▶ [TASK INSTRUCTIONS]: Records follow. Pull out every line that contains "docs".

▶ [RECORDED DATA]:
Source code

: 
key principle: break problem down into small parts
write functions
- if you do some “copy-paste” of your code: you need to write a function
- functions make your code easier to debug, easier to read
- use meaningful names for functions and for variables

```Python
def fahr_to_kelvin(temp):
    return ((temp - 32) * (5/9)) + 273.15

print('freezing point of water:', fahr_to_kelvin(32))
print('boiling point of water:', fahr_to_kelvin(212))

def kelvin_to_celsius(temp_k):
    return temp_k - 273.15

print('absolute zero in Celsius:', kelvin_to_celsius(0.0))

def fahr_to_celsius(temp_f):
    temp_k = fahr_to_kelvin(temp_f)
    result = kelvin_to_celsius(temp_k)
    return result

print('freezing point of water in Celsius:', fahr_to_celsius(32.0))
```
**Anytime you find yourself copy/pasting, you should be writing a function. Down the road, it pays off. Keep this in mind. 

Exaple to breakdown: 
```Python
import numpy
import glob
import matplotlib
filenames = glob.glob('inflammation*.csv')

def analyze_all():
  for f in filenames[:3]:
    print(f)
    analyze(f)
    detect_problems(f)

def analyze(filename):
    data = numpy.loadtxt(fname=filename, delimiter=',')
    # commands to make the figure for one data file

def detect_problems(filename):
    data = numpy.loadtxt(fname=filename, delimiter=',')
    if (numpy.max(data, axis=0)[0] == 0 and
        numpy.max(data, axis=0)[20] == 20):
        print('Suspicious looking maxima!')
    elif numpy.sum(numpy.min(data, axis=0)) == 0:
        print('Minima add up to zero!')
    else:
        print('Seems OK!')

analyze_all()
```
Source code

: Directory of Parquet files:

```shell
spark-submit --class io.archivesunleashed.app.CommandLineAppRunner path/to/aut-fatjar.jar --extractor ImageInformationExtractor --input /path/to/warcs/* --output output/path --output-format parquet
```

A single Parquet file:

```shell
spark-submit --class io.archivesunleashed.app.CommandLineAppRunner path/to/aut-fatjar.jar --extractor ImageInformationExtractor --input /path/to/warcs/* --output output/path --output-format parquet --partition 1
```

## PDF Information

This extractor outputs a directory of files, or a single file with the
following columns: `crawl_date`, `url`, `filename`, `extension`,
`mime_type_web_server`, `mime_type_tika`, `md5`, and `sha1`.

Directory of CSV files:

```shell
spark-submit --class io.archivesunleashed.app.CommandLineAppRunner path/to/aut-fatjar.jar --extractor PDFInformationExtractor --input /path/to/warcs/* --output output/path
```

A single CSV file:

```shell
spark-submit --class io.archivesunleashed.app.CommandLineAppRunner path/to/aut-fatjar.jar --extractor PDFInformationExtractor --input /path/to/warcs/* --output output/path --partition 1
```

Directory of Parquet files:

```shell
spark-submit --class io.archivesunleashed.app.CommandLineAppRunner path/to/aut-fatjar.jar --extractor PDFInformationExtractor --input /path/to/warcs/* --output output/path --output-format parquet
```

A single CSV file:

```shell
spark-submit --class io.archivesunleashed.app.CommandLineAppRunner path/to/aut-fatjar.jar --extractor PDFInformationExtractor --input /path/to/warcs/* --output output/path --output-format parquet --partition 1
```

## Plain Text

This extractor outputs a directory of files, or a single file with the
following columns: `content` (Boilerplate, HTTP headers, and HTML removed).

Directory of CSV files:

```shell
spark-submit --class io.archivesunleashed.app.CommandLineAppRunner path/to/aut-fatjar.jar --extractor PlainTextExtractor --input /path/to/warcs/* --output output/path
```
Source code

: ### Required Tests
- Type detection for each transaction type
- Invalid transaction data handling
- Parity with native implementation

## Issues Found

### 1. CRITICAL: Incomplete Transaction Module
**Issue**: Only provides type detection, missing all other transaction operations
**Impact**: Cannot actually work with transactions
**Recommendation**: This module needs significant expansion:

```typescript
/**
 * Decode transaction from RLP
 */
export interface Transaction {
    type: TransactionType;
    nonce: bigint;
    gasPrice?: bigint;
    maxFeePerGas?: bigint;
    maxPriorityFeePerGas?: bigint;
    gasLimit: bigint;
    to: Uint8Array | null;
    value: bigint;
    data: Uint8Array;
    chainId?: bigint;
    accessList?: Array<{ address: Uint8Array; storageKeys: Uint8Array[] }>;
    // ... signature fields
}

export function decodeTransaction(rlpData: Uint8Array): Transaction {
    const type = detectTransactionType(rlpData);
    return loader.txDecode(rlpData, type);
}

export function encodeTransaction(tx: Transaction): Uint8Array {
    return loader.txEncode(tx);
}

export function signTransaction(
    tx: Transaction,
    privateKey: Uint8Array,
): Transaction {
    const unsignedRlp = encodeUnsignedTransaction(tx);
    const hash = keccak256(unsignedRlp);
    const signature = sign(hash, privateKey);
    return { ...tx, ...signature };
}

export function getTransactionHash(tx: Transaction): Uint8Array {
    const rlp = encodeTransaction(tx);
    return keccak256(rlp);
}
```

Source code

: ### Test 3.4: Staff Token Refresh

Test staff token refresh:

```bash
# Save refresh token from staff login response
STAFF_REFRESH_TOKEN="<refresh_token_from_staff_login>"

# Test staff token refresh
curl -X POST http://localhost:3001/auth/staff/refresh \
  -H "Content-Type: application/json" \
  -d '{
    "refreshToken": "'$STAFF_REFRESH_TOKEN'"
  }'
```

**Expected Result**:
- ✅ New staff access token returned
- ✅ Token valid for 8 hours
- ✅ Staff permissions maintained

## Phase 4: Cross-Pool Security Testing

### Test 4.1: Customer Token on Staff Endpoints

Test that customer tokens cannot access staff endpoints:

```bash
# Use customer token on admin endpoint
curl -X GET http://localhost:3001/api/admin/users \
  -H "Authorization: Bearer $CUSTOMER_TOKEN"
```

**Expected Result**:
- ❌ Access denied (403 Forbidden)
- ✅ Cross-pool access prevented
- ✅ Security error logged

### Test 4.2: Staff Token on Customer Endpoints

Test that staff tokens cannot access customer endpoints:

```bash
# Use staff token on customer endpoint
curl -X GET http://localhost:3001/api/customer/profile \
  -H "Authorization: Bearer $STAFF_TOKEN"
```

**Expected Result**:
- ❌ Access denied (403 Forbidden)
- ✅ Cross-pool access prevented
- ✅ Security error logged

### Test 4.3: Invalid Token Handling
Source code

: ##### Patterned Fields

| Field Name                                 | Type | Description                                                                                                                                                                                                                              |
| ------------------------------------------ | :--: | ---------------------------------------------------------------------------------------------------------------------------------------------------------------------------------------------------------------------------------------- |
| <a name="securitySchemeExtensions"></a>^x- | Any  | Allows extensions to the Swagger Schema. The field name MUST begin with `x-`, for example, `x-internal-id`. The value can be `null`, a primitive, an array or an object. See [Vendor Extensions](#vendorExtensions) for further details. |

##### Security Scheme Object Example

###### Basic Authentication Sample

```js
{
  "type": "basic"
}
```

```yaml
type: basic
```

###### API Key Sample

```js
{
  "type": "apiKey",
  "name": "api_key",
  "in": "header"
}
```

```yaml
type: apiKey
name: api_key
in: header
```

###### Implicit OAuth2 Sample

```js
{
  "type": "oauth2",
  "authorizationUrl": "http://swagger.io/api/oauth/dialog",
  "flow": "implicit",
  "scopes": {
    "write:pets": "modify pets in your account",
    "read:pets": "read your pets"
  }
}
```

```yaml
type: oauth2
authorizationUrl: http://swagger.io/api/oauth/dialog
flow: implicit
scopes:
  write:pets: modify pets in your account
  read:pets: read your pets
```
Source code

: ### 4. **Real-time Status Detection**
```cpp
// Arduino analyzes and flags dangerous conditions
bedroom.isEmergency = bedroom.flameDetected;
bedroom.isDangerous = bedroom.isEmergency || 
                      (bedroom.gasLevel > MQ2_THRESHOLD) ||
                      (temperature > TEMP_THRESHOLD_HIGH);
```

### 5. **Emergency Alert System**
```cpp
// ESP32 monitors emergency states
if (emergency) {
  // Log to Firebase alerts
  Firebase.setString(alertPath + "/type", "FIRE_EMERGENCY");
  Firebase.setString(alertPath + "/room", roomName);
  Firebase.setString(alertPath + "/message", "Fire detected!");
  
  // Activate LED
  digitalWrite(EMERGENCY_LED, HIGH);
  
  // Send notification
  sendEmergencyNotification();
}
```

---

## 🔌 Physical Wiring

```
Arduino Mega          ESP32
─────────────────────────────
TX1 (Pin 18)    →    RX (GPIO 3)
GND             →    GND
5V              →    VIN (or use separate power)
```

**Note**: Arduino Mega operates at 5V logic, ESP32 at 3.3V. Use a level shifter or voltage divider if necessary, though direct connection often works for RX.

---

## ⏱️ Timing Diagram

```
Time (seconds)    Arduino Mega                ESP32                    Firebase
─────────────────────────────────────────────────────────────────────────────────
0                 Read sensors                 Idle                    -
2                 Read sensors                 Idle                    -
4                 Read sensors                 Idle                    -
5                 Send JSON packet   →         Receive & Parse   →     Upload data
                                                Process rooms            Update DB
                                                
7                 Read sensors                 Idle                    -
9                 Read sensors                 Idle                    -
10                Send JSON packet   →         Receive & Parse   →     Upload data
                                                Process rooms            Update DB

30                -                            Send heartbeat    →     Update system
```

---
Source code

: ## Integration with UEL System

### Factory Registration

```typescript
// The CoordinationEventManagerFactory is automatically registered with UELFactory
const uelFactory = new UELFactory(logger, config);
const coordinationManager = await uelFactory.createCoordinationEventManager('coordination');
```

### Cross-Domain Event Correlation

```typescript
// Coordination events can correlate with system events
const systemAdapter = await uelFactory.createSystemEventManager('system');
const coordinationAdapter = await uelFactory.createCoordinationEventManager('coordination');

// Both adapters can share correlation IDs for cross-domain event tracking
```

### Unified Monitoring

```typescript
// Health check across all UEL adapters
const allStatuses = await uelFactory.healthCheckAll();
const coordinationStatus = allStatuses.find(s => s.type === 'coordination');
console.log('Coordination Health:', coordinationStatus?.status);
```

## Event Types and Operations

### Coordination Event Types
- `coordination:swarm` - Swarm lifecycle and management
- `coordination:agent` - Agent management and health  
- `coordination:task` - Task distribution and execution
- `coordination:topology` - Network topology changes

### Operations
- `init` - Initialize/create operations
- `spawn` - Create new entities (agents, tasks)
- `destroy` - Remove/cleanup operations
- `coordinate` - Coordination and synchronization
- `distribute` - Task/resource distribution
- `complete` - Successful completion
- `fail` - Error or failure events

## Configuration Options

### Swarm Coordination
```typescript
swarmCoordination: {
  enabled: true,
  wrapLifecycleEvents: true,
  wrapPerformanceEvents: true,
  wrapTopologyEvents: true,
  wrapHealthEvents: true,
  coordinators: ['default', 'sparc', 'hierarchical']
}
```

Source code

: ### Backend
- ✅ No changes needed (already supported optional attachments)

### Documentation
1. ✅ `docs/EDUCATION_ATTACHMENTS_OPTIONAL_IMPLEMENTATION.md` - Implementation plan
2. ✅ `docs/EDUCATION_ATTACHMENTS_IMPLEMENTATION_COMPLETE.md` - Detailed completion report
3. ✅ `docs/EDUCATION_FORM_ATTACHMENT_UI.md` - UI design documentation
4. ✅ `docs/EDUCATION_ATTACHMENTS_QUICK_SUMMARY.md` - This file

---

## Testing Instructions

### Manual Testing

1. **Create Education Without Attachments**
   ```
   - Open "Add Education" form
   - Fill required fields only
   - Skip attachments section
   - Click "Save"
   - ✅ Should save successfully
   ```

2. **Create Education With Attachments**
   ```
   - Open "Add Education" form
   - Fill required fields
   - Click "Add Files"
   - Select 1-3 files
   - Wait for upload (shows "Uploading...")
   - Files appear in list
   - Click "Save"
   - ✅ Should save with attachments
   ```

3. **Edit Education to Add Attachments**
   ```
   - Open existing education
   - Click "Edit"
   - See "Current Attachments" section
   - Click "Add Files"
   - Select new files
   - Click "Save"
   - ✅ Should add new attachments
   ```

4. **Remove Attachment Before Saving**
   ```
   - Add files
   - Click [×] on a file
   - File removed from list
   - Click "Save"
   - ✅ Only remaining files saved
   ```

▶ [FINISHED EXERCISE]:
1. ✅ `docs/EDUCATION_ATTACHMENTS_OPTIONAL_IMPLEMENTATION.md` - Implementation plan
2. ✅ `docs/EDUCATION_ATTACHMENTS_IMPLEMENTATION_COMPLETE.md` - Detailed completion report
3. ✅ `docs/EDUCATION_FORM_ATTACHMENT_UI.md` - UI design documentation
4. ✅ `docs/EDUCATION_ATTACHMENTS_QUICK_SUMMARY.md` - This file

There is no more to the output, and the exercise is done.